### To do
Only the line containing "Window to grid" and the lines after it, through the end of the entries, should be output exactly.

Records from a collection
○ ○ ○ ○

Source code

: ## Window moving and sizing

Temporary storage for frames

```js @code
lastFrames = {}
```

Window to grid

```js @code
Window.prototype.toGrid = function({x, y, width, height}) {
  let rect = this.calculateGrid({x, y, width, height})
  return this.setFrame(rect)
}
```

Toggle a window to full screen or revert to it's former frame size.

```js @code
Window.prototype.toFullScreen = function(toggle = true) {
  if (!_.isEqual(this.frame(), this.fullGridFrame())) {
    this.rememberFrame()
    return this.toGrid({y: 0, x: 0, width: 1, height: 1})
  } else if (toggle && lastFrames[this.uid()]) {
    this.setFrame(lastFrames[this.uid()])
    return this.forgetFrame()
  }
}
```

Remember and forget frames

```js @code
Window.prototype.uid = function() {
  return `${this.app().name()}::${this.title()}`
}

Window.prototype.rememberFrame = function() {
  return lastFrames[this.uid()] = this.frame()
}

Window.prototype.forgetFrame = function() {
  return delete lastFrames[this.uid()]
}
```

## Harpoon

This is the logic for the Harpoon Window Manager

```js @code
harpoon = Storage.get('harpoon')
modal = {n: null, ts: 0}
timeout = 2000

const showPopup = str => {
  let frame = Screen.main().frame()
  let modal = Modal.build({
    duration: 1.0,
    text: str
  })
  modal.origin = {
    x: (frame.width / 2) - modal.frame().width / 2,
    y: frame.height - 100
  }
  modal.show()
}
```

○ ○ ○ ○

### Answer area
Window to grid

```js @code
Window.prototype.toGrid = function({x, y, width, height}) {
  let rect = this.calculateGrid({x, y, width, height})
  return this.setFrame(rect)
}
```

Toggle a window to full screen or revert to it's former frame size.

```js @code
Window.prototype.toFullScreen = function(toggle = true) {
  if (!_.isEqual(this.frame(), this.fullGridFrame())) {
    this.rememberFrame()
    return this.toGrid({y: 0, x: 0, width: 1, height: 1})
  } else if (toggle && lastFrames[this.uid()]) {
    this.setFrame(lastFrames[this.uid()])
    return this.forgetFrame()
  }
}
```

Remember and forget frames

```js @code
Window.prototype.uid = function() {
  return `${this.app().name()}::${this.title()}`
}

Window.prototype.rememberFrame = function() {
  return lastFrames[this.uid()] = this.frame()
}

Window.prototype.forgetFrame = function() {
  return delete lastFrames[this.uid()]
}
```

## Harpoon

This is the logic for the Harpoon Window Manager

```js @code
harpoon = Storage.get('harpoon')
modal = {n: null, ts: 0}
timeout = 2000

const showPopup = str => {
  let frame = Screen.main().frame()
  let modal = Modal.build({
    duration: 1.0,
    text: str
  })
  modal.origin = {
    x: (frame.width / 2) - modal.frame().width / 2,
    y: frame.height - 100
  }
  modal.show()
}
```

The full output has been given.